[Records from a dataset]
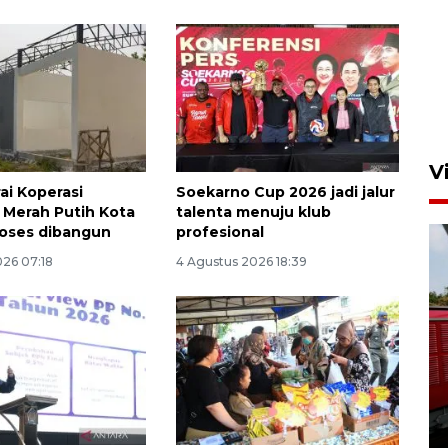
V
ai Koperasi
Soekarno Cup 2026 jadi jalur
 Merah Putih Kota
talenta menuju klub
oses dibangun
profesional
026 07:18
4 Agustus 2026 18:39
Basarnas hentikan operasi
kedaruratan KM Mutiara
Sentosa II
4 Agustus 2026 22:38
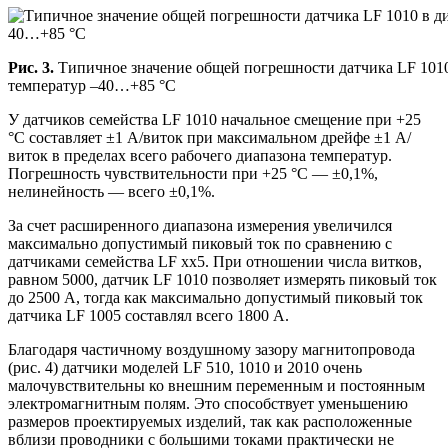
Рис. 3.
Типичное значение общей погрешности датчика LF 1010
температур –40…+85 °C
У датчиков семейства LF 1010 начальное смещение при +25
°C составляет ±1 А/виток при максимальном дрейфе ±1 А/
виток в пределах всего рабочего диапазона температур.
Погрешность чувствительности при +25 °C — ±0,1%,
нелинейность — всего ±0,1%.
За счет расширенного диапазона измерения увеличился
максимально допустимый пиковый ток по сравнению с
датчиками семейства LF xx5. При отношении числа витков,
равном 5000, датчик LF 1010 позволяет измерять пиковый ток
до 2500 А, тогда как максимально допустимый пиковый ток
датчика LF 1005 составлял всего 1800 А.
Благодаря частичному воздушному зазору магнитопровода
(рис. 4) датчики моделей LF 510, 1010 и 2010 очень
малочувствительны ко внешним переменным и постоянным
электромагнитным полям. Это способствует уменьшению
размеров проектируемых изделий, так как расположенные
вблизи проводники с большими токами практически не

▶ _Work request_: Reproduce, word for word, every line from the start of the records down to and including the line with "За счет расширенного"; skip the pictures.

▶ _Solution to this exercise_:
V
ai Koperasi
Soekarno Cup 2026 jadi jalur
 Merah Putih Kota
talenta menuju klub
oses dibangun
profesional
026 07:18
4 Agustus 2026 18:39
Basarnas hentikan operasi
kedaruratan KM Mutiara
Sentosa II
4 Agustus 2026 22:38
Рис. 3.
Типичное значение общей погрешности датчика LF 1010
температур –40…+85 °C
У датчиков семейства LF 1010 начальное смещение при +25
°C составляет ±1 А/виток при максимальном дрейфе ±1 А/
виток в пределах всего рабочего диапазона температур.
Погрешность чувствительности при +25 °C — ±0,1%,
нелинейность — всего ±0,1%.
За счет расширенного диапазона измерения увеличился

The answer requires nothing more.